### EXERCISE
Please report every line in the entries that contains the string "nhập".

### INFORMATION
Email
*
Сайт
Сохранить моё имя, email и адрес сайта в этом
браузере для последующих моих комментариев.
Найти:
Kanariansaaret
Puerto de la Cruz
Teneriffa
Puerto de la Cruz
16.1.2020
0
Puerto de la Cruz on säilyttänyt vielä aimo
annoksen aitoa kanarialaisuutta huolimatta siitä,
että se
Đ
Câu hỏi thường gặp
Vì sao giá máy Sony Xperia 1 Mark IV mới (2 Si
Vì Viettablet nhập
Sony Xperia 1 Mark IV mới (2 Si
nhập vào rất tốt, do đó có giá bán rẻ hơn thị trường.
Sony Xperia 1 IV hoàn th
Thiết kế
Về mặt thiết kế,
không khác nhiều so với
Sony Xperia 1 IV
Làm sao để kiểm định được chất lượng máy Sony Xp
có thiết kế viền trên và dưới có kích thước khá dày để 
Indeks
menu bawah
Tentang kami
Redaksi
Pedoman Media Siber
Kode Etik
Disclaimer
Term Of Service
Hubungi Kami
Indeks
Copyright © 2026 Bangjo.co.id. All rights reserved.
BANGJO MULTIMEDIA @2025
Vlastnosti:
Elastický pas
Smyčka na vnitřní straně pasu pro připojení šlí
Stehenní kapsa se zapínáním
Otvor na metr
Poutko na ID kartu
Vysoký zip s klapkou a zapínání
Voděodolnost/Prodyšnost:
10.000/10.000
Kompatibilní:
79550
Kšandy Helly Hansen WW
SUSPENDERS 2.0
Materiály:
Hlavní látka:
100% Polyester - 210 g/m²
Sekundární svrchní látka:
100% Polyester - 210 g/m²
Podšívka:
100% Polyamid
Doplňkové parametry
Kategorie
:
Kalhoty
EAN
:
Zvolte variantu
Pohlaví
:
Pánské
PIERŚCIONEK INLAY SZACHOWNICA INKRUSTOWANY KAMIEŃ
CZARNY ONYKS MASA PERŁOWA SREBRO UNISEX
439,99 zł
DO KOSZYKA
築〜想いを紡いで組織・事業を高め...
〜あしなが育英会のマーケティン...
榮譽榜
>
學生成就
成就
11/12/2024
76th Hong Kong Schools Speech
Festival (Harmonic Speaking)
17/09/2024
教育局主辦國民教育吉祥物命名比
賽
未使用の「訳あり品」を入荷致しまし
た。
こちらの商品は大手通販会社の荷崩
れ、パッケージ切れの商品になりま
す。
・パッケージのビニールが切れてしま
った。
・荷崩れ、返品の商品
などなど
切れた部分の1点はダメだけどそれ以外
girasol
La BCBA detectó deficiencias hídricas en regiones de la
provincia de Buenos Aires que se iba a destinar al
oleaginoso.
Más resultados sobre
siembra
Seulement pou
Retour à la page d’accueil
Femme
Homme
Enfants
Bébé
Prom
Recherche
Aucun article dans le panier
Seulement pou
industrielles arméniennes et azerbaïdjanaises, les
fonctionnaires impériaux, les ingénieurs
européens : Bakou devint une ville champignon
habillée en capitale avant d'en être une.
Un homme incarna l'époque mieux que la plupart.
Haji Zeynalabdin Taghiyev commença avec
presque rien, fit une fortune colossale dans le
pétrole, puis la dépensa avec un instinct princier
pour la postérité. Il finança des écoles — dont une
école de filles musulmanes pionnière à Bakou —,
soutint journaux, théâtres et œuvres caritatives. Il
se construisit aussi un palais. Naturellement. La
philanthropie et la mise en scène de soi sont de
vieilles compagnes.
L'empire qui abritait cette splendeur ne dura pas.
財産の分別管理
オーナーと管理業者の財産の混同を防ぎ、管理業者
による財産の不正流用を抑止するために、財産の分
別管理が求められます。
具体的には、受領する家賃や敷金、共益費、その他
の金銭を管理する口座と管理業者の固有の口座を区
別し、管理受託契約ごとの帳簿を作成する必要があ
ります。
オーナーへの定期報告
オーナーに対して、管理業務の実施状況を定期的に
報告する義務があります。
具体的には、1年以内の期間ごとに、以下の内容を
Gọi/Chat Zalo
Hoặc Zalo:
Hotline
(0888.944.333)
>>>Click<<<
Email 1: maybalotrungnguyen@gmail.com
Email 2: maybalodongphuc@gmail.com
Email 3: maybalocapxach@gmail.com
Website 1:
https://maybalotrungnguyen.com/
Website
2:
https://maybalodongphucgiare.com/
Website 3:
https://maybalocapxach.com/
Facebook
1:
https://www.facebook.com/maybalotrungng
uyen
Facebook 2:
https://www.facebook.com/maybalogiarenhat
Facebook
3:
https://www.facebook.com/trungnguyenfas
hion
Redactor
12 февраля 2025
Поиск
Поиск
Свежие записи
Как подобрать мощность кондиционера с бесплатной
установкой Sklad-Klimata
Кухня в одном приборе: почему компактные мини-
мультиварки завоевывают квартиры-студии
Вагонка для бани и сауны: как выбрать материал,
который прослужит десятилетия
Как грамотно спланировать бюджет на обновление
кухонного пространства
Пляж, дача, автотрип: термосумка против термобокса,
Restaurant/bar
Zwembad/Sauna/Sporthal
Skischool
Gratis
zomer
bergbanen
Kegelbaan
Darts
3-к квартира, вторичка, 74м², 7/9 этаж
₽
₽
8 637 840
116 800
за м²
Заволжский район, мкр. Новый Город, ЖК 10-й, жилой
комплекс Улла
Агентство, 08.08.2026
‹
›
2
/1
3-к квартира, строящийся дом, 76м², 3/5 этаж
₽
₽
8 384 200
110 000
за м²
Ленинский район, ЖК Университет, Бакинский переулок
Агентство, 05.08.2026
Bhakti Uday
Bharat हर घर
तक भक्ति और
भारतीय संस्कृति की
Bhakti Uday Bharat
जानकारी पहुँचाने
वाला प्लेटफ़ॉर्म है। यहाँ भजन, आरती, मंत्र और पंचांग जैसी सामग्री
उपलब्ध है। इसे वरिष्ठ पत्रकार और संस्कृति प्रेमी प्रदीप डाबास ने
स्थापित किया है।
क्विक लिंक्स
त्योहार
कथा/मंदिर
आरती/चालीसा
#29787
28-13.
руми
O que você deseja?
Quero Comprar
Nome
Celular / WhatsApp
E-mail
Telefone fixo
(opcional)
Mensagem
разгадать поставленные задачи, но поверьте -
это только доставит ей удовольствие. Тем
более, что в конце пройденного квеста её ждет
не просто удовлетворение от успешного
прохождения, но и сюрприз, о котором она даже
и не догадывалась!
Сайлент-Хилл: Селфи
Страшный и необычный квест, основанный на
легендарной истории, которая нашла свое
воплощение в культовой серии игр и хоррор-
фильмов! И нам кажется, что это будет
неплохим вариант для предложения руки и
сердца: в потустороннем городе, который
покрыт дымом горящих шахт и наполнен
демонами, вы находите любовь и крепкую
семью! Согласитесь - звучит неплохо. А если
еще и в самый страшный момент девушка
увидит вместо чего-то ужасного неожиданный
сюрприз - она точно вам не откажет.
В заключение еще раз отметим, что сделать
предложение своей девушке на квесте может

### RESPONSE
Vì Viettablet nhập
nhập vào rất tốt, do đó có giá bán rẻ hơn thị trường.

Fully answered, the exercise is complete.